Some weapons, carved flint and hearths are the first signs of occupation on the site of Lausanne, by the lake (Vidy) but also on the hill, the future seat of the cathedral. These traces are over 8000 years old. Some villages were established by the water about 4000 years before our era. In the only case of its kind in Switzerland, more than 200 graves were dug in Vidy between 4300 and 3300 B.C. From the start of the 2nd millennium, menhirs were erected nearby by these new farmers who worked with copper and tin and who preferred to cremate their dead. Between the years 1000 and 800 B.C. the densely populated lakeside location lost its appeal and faded before the Gallo-Roman revival.
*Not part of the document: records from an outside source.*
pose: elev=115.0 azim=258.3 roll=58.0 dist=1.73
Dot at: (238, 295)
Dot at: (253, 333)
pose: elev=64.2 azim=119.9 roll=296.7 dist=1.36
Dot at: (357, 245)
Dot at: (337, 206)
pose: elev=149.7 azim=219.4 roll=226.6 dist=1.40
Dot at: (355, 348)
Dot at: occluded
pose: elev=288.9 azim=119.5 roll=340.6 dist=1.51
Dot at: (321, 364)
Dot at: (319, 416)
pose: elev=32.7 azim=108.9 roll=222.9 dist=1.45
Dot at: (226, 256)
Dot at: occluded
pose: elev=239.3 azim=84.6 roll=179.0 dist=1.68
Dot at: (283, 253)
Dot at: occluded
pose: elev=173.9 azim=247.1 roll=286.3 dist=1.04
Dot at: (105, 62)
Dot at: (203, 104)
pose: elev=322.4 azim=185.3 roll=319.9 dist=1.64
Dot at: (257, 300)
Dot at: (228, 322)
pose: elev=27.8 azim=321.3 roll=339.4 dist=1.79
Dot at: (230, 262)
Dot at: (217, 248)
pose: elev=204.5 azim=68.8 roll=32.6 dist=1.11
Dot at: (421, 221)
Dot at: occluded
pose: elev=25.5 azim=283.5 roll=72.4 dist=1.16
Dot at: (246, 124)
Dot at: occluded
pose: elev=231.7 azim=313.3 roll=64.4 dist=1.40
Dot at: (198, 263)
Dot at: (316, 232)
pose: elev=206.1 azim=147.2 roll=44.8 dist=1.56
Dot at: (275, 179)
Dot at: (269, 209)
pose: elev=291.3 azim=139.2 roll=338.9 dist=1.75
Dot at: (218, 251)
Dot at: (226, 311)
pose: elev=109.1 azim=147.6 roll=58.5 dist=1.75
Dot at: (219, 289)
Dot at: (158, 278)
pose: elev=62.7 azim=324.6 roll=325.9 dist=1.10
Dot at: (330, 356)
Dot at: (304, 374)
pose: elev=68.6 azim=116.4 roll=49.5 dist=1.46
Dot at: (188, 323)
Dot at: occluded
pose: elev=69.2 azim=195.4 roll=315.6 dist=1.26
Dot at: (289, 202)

The settled Celtic peoples in the region, little known, fell under Roman rule in the year 15 B.C. The vicus (settlement) of Lousonna (Celtic name) was founded. The ancient town rapidly accommodated more than 1500 inhabitants. A theatre was built in the outlying districts, while the richer homeowners settled on the sides of the hill across from the lake. A port with a dam allowed the lake to be used for trade. At the end of the 1st century A.D. the dynamism of Lousonna was reflected in the presence of a forum with basilica, sanctuary and temple. After two centuries of prosperity, the Roman peace crumbled. Over the course of the 4th century, huge numbers of the population left the lake to take refuge on the hill of the Cité, the new castrum (fortified camp). The amount of space available to the population, much reduced in comparison to ancient Lousonna, gave rise to the Cité being divided into very compact parcels, which would shape the area well into the medieval era.
High Middle Ages
The failure of the Roman administration was not synonymous with anarchy. The Christianisation of the world was accompanied by new territorial divisions. Lausanne was incorporated into a diocese in 517. The Bishop moved to the Cité at the end of the 6th century, and the town became an episcopate. The people of Lausanne, who had lived as refugees on the spur of Cité hill until the 9th century, spread into the surrounding area. New districts called bannières (Palud, Bourg) thus sprang up. Supported by the kings of Burgundy, the Bishop – prince of the empire from 1032 – consolidated his temporal power in the area, while religious orders became established in the town. In the 12th century, the lake once more lay at the heart of commercial activity, thanks to the port of Ouchy protected by a castle.
Low Middle Ages
The medieval town reached its maximum size back in the 13th century, when Lausanne had nearly 9,000 inhabitants, a figure that was unsurpassed in all of French-speaking Switzerland at the time. The cité, a place of pilgrimage, was in its heyday then, symbolised by the consecration of the Gothic cathedral in 1275. The European crisis of the 14th century touched Lausanne, which became depopulated, allowing the more fortunate to extend their urban properties. Repeated confrontations consequently brought the Bishop and the bourgeoisie face to face. Political unity in the town eventually took shape in 1481 with the introduction of a municipal autonomy founded on conventional rules contained in the Plaict Général dated 1368. In 1525, the municipal authorities signed a traité de combourgeoisie (treaty of alliance) with the cities of Fribourg and Berne, an important gesture that would open the way for the Protestant Reformation.